Hawks Insider

Where things stand between Dylan Strome, Blackhawks

/ by Charlie Roumeliotis
Presented By Nationwide Insurance Agent Jeff Vukovich
Hawks Insider
Dylan Strome

After a disastrous three-game road trip to open the 2021-22 season, the Blackhawks returned to practice in Chicago on Monday and changed up the look of their four-line rotation. That's no surprise, given the 0-2-1 start.

It was a surprise, however, to see Dylan Strome remain on the outside looking in.
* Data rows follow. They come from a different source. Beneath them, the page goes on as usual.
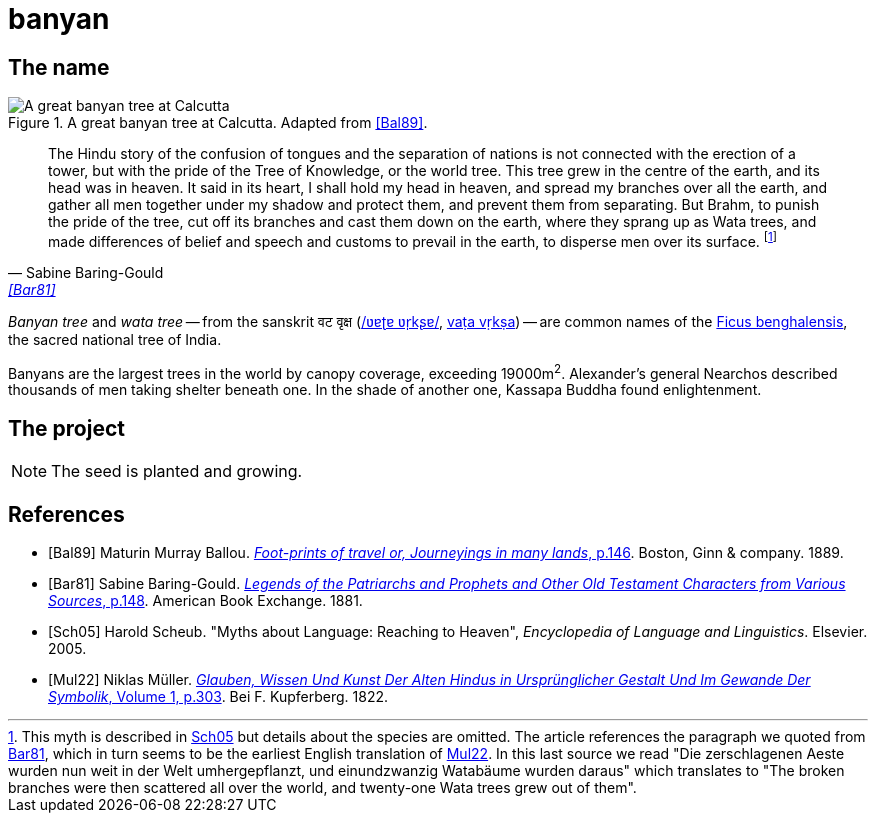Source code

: = banyan
:docinfo: shared

== The name

.A great banyan tree at Calcutta. Adapted from <<Bal89>>.
image::banyan.png[A great banyan tree at Calcutta]

[quote, Sabine Baring-Gould, '<<Bar81>>']
The Hindu story of the confusion of tongues and the separation of nations is not connected with the erection of a tower, but with the pride of the Tree of Knowledge, or the world tree. This tree grew in the centre of the earth, and its head was in heaven. It said in its heart, I shall hold my head in heaven, and spread my branches over all the earth, and gather all men together under my shadow and protect them, and prevent them from separating. But Brahm, to punish the pride of the tree, cut off its branches and cast them down on the earth, where they sprang up as Wata trees, and made differences of belief and speech and customs to prevail in the earth, to disperse men over its surface.
footnote:[This myth is described in link:#Sch05[Sch05] but details about the species are omitted. The article references the paragraph we quoted from link:#Bar81[Bar81], which in turn seems to be the earliest English translation of link:#Mul22[Mul22]. In this last source we read "[.Fraktur]#Die zerschlagenen Aeste wurden nun weit in der Welt umhergepflanzt, und einundzwanzig Watabäume wurden daraus#" which translates to "The broken branches were then scattered all over the world, and twenty-one Wata trees grew out of them".]

_Banyan tree_ and _wata tree_ -- from the sanskrit वट वृक्ष (link:https://en.wikipedia.org/wiki/Help:IPA/Sanskrit[/ʋɐʈɐ ʋr̩kʂɐ/], link:https://en.wikipedia.org/wiki/International_Alphabet_of_Sanskrit_Transliteration[vaṭa vṛkṣa]) -- are common names of the link:https://en.wikipedia.org/wiki/Ficus_benghalensis[Ficus benghalensis], the sacred national tree of India.

Banyans are the largest trees in the world by canopy coverage, exceeding 19000m^2^.
Alexander's general Nearchos described thousands of men taking shelter beneath one.
In the shade of another one, Kassapa Buddha found enlightenment.

== The project

NOTE: The seed is planted and growing.

[bibliography]
== References

* [[[Bal89]]]
  Maturin Murray Ballou.
  link:https://archive.org/details/footprintsoftrav01ball/page/n146/mode/1up[_Foot-prints of travel or, Journeyings in many lands_, p.146].
  Boston, Ginn & company. 1889.
// https://www.flickr.com/photos/internetarchivebookimages/14797751953/in/photostream/?view=theater

* [[[Bar81]]]
  Sabine Baring-Gould.
  link:https://www.gutenberg.org/files/48736/48736-h/48736-h.htm#Page_148[_Legends of the Patriarchs and Prophets and Other Old Testament Characters from Various Sources_, p.148].
  American Book Exchange. 1881.
  

* [[[Sch05]]]
  Harold Scheub.
  "Myths about Language: Reaching to Heaven", _Encyclopedia of Language and Linguistics_.
  Elsevier. 2005.

* [[[Mul22]]]
  Niklas Müller.
  link:https://books.google.it/books?id=bM-1AAAAIAAJ&pg=PA303[_Glauben, Wissen Und Kunst Der Alten Hindus in Ursprünglicher Gestalt Und Im Gewande Der Symbolik_, Volume 1, p.303].
  Bei F. Kupferberg. 1822.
It's noteworthy because the Blackhawks recalled forward Mike Hardman from Rockford earlier in the day and immediately slotted him into the third line, which now includes Henrik Borgstrom and Alex DeBrincat.

Head coach Jeremy Colliton was asked after practice whether there's an asset protection element to Strome being held out of the lineup, considering the Blackhawks have only two 5-on-5 goals in nine-plus periods of hockey and could use his offensive upside. The indirect answer was probably telling in itself.
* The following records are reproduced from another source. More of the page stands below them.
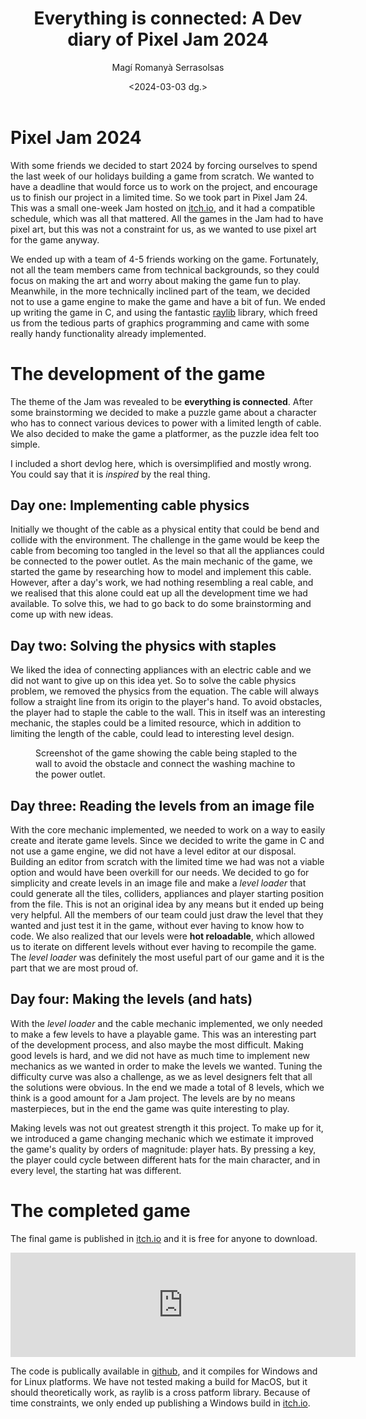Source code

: #+title: Everything is connected: A Dev diary of Pixel Jam 2024
#+author: Magí Romanyà Serrasolsas
#+date: <2024-03-03 dg.>


#+BEGIN_EXPORT HTML
<style>
    .figure-number {
        display: none;
    }
</style>
#+END_EXPORT

* Pixel Jam 2024
With some friends we decided to start 2024 by forcing ourselves to spend the last week of our holidays building a game from scratch.
We wanted to have a deadline that would force us to work on the project, and encourage us to finish our project in a limited time.
So we took part in Pixel Jam 24.
This was a small one-week Jam hosted on [[https://itch.io][itch.io]], and it had a compatible schedule, which was all that mattered.
All the games in the Jam had to have pixel art, but this was not a constraint for us, as we wanted to use pixel art for the game anyway.
#+ATTR_HTML: :class center no-border
[[file:../resources/plug-jam-title.png]]

We ended up with a team of 4-5 friends working on the game.
Fortunately, not all the team members came from technical backgrounds, so they could focus on making the art and worry about making the game fun to play.
Meanwhile, in the more technically inclined part of the team, we decided not to use a game engine to make the game and have a bit of fun.
We ended up writing the game in C, and using the fantastic [[https://raylib.com][raylib]] library, which freed us from the tedious parts of graphics programming and came with some really handy functionality already implemented.
#+ATTR_HTML: :class center no-border pixelated :width 20%
[[file:../resources/Nintendo_Switch.gif]]

* The development of the game
The theme of the Jam was revealed to be *everything is connected*.
After some brainstorming we decided to make a puzzle game about a character who has to connect various devices to power with a limited length of cable.
We also decided to make the game a platformer, as the puzzle idea felt too simple.

I included a short devlog here, which is oversimplified and mostly wrong.
You could say that it is /inspired/ by the real thing.
#+ATTR_HTML: :class center no-border pixelated :width 20%
[[file:../resources/washing-machine-on.gif]]
** Day one: Implementing cable physics
Initially we thought of the cable as a physical entity that could be bend and collide with the environment.
The challenge in the game would be keep the cable from becoming too tangled in the level so that all the appliances could be connected to the power outlet.
As the main mechanic of the game, we started the game by researching how to model and implement this cable.
However, after a day's work, we had nothing resembling a real cable, and we realised that this alone could eat up all the development time we had available.
To solve this, we had to go back to do some brainstorming and come up with new ideas.
** Day two: Solving the physics with staples
We liked the idea of connecting appliances with an electric cable and we did not want to give up on this idea yet.
So to solve the cable physics problem, we removed the physics from the equation.
The cable will always follow a straight line from its origin to the player's hand.
To avoid obstacles, the player had to staple the cable to the wall.
This in itself was an interesting mechanic, the staples could be a limited resource, which in addition to limiting the length of the cable, could lead to interesting level design.
#+ATTR_HTML: :class center no-border :width 100%
#+CAPTION: Screenshot of the game showing the cable being stapled to the wall to avoid the obstacle and connect the washing machine to the power outlet.
[[file:../resources/pixel-jam-screenshot0.png]]
** Day three: Reading the levels from an image file
With the core mechanic implemented, we needed to work on a way to easily create and iterate game levels.
Since we decided to write the game in C and not use a game engine, we did not have a level editor at our disposal.
Building an editor from scratch with the limited time we had was not a viable option and would have been overkill for our needs.
We decided to go for simplicity and create levels in an image file and make a /level loader/ that could generate all the tiles, colliders, appliances and player starting position from the file.
This is not an original idea by any means but it ended up being very helpful.
All the members of our team could just draw the level that they wanted and just test it in the game, without ever having to know how to code.
We also realized that our levels were *hot reloadable*, which allowed us to iterate on different levels without ever having to recompile the game.
The /level loader/ was definitely the most useful part of our game and it is the part that we are most proud of.
** Day four: Making the levels (and hats)
With the /level loader/ and the cable mechanic implemented, we only needed to make a few levels to have a playable game.
This was an interesting part of the development process, and also maybe the most difficult.
Making good levels is hard, and we did not have as much time to implement new mechanics as we wanted in order to make the levels we wanted.
Tuning the difficulty curve was also a challenge, as we as level designers felt that all the solutions were obvious.
In the end we made a total of 8 levels, which we think is a good amount for a Jam project.
The levels are by no means masterpieces, but in the end the game was quite interesting to play.

Making levels was not out greatest strength it this project.
To make up for it, we introduced a game changing mechanic which we estimate it improved the game's quality by orders of magnitude: player hats.
By pressing a key, the player could cycle between different hats for the main character, and in every level, the starting hat was different.

#+ATTR_HTML: :class center no-border pixelated :width 40%
[[file:../resources/plug-jam-hats.png]]

* The completed game
The final game is published in [[https://itch.io][itch.io]] and it is free for anyone to download.
#+BEGIN_EXPORT HTML
<iframe frameborder="0" src="https://itch.io/embed/2459553" width="552" height="167"><a href="https://magiromanya.itch.io/plug-jam">Plug JAM by magiromanya, Subokubo, kojithecat, Sniffinglitter</a></iframe>
#+END_EXPORT
The code is publically available in [[https://github.com/MagiRomanya/PixelJAM24][github]], and it compiles for Windows and for Linux platforms.
We have not tested making a build for MacOS, but it should theoretically work, as raylib is a cross patform library.
Because of time constraints, we only ended up publishing a Windows build in [[https://itch.io][itch.io]].
#+ATTR_HTML: :class center no-border pixelated :width 20%
[[file:../resources/player-run.gif]]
"I think we’re just trying to find the right combination, recipe here," Colliton said. "I’m not as worried about the 5-on-5 scoring as I’m worried about what we’ve given up and the quality going the other way, and the mentality that we’re playing with. To me, that’s what Hardman brings. He’s physical, hard to play against. He just plays an honest, simple game. I think that will help push our team in the proper direction."

Blackhawks President/GM Stan Bowman said before Wednesday's season opener that Strome’s absence from the lineup against Colorado was “more circumstantial” than anything. It was a fair response when you saw how competitive the training camp battles were up front.

But the circumstances have already changed. The Blackhawks are winless through three games and lacking offensive production at even strength.


Now, let's be clear: Nobody is arguing Strome is the answer to Chicago's early-season struggles. The issues go well beyond that. But it doesn't seem like the Blackhawks are eager to give him the same opportunity everybody else is getting.

If Strome had gotten a look at some point during the road trip, this probably wouldn't be a significant storyline. But he was the only one that didn't, and now he's seemingly the 15th forward.

"I’m just staying positive," Strome said on Oct. 1 after the second preseason game when it became apparent to him that he was fighting for a roster spot. "I mean, the last two camps I think I came in and started with [Patrick] Kane and DeBrincat right away. You never know what can happen during the season. A lot happens, it’s a long season. So come in, be positive, be happy around the rink, happy to be here and happy to see the fans."

So how did we get here? How did we go from Strome and the Blackhawks looking to be a great long-term marriage to this?

Let's rewind back to Strome's very first season in Chicago, where he averaged nearly a point per game after scoring a career-high 17 goals, 34 assists and 51 points in 57 games. He also averaged 17:03 of ice time. A great start.

The very next season, Strome picked up where he left off by recording 17 points (five goals, 12 assists) in 23 games before he wisely removed himself from the lineup and was placed in concussion protocol. He returned roughly two weeks later and didn't skip a beat.

Where things started to go sideways is when Strome suffered a nasty-looking ankle injury on Jan. 7, 2020 against the Calgary Flames that knocked him out for nearly a month. He was playing some of the best hockey of his NHL career to that point.

After he returned, Strome never quite looked the same. He admittedly rush back from the ankle injury and it showed after registering no goals and only three assists in 13 games in the month of February. He was also a healthy scratch twice.

By the time the Blackhawks returned for the bubble, Kirby Dach looked like a different player and had emerged as a legitimate top-six center. Only Patrick Kane averaged more ice time among team forwards in that postseason, which squeezed Strome back to the third line through no fault of his own.

That was probably going to be the case going into the 2020-21 season, until Dach suffered a wrist injury that was supposed to sideline him for more than four months and Jonathan Toews announced he wouldn't be available because of an undisclosed illness. That opened the door for Strome, who remained unsigned until the day before training camp, to seize the No. 1 center role.

Strome didn't exactly run with that opportunity, but part of that might be because he played only 46 even-strength minutes all season with DeBrincat and Kane and 196 minutes without either one of them, according to Natural Stat Trick. Another reason is that he missed 11 games with a concussion. It wasn't an ideal situation.


That leads us to the present moment: Dach and Toews are back and healthy. Borgstrom and Tyler Johnson have been added to the mix. MacKenzie Entwistle was one of the breakout players of camp. That's a lot of centers.

I asked Colliton after Friday’s morning skate in New Jersey what Strome could do to put himself in a position to crack the lineup.

"What he’s doing," Colliton responded. "I thought he had a solid camp. We know what he can bring. It shows our depth that we have a guy like that. He’s hungry to play. Last time I talked to him a couple days ago he says, ‘When I come in I’m not coming out.’"

You have to wonder at this point whether Strome will get the opportunity to show the Blackhawks that, or whether it'll happen with a different team.